**HOW TO COMPLETE THIS TASK**
Can you update the rows below by replacing "average" with "mean", keeping everything else the same and leaving out the pictures?

**THE INPUT**
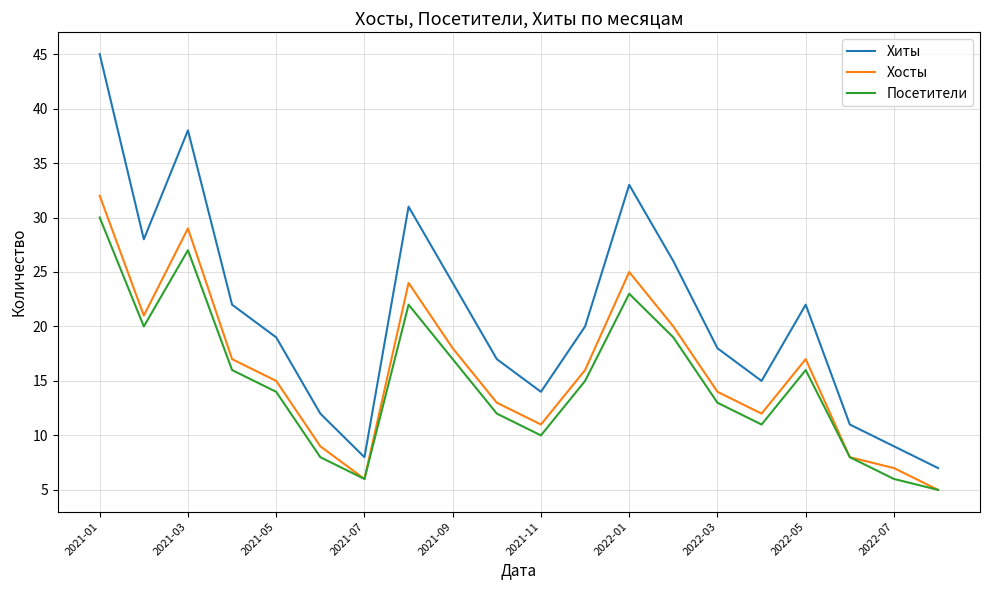

Rank the series by their average value, from highest to lowest.

Хиты, Хосты, Посетители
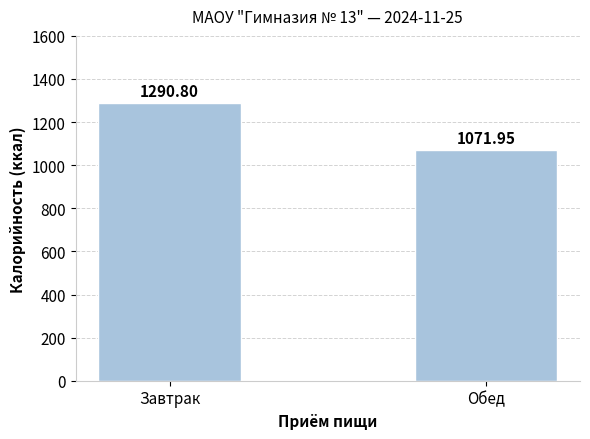

What is the ratio of the value at Обед to the value at Завтрак?

0.8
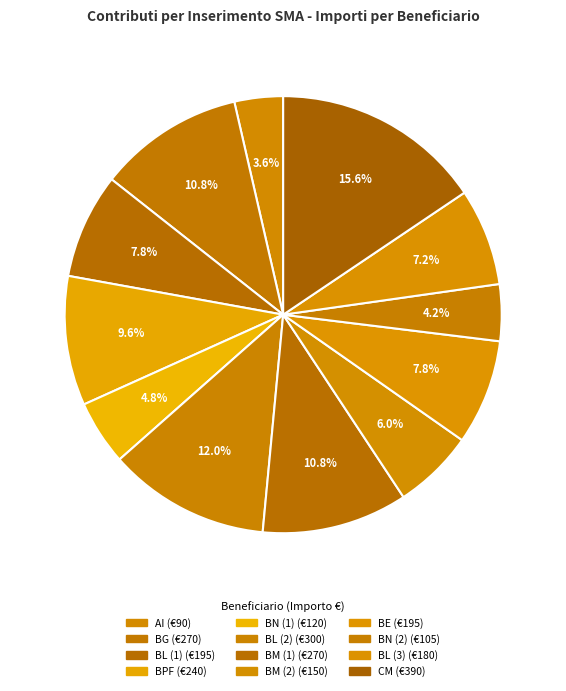

Is it true that AI is 1% of the pie?

False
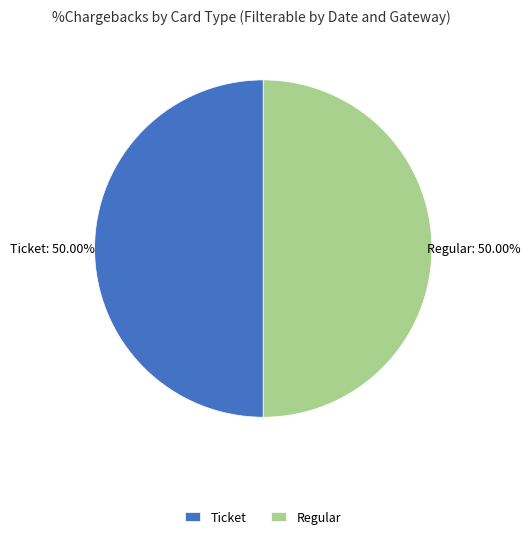

To the nearest percent, what is the difference between the largest and smallest slice percentages?

0%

**ANSWER TO THIS PROBLEM**
Rank the series by their mean value, from highest to lowest.

Хиты, Хосты, Посетители

What is the ratio of the value at Обед to the value at Завтрак?

0.8

Is it true that AI is 1% of the pie?

False

To the nearest percent, what is the difference between the largest and smallest slice percentages?

0%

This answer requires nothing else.